# Job:
Reproduce every line of text in the listing below word for word, leaving out the pictures.

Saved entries
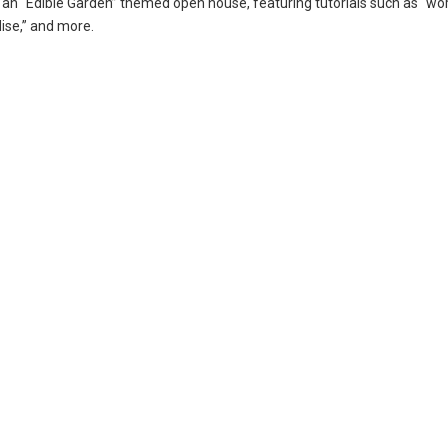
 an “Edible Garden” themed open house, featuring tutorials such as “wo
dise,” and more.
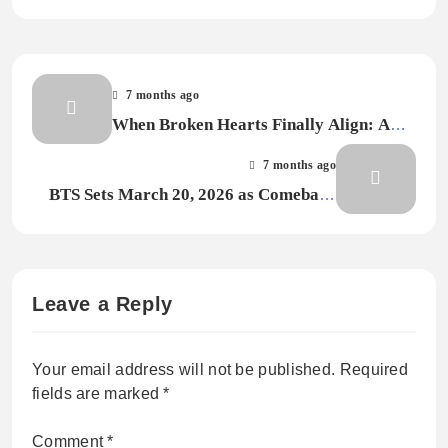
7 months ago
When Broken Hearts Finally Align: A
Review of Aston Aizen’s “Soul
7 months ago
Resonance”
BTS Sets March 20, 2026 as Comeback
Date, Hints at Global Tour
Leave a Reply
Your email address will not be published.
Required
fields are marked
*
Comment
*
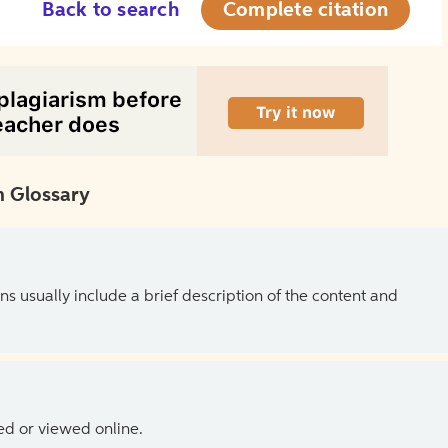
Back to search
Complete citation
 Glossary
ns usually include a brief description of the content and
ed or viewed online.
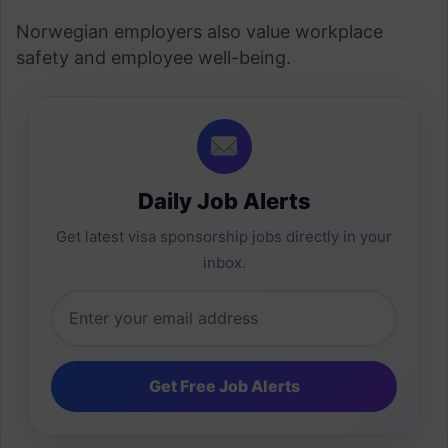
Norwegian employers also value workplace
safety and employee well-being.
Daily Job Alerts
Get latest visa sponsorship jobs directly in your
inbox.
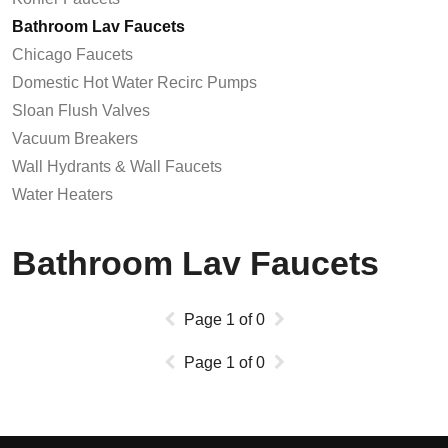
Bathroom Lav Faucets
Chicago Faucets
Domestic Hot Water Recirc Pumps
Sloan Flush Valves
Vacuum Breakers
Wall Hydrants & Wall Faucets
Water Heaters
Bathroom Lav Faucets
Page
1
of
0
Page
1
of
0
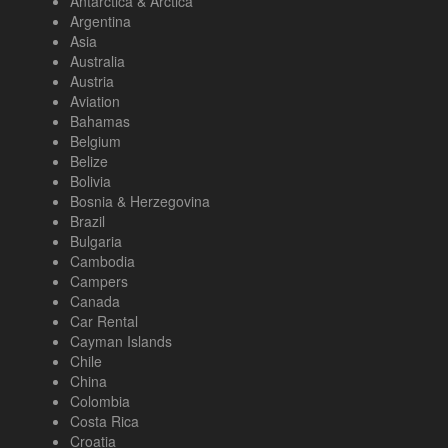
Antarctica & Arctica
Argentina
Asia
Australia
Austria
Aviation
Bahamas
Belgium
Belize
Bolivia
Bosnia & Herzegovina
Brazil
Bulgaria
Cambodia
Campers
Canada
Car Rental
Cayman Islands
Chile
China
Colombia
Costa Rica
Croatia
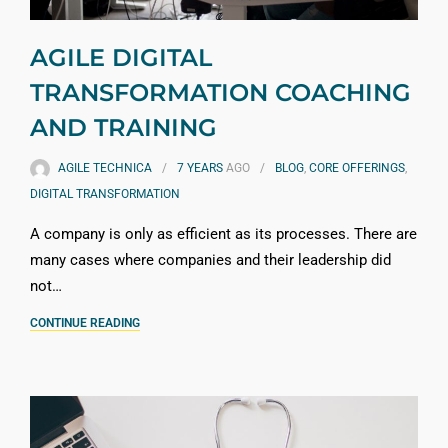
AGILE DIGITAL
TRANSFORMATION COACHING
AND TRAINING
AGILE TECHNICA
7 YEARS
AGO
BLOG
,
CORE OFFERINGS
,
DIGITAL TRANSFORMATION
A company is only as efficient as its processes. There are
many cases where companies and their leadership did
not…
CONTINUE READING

# Exercise response:
 an “Edible Garden” themed open house, featuring tutorials such as “wo
dise,” and more.
7 months ago
When Broken Hearts Finally Align: A
Review of Aston Aizen’s “Soul
7 months ago
Resonance”
BTS Sets March 20, 2026 as Comeback
Date, Hints at Global Tour
Leave a Reply
Your email address will not be published.
Required
fields are marked
*
Comment
*
Back to search
Complete citation
 Glossary
ns usually include a brief description of the content and
ed or viewed online.
Norwegian employers also value workplace
safety and employee well-being.
Daily Job Alerts
Get latest visa sponsorship jobs directly in your
inbox.
Bathroom Lav Faucets
Chicago Faucets
Domestic Hot Water Recirc Pumps
Sloan Flush Valves
Vacuum Breakers
Wall Hydrants & Wall Faucets
Water Heaters
Bathroom Lav Faucets
Page
1
of
0
Page
1
of
0
Antarctica & Arctica
Argentina
Asia
Australia
Austria
Aviation
Bahamas
Belgium
Belize
Bolivia
Bosnia & Herzegovina
Brazil
Bulgaria
Cambodia
Campers
Canada
Car Rental
Cayman Islands
Chile
China
Colombia
Costa Rica
Croatia
AGILE DIGITAL
TRANSFORMATION COACHING
AND TRAINING
AGILE TECHNICA
7 YEARS
AGO
BLOG
,
CORE OFFERINGS
,
DIGITAL TRANSFORMATION
A company is only as efficient as its processes. There are
many cases where companies and their leadership did
not…
CONTINUE READING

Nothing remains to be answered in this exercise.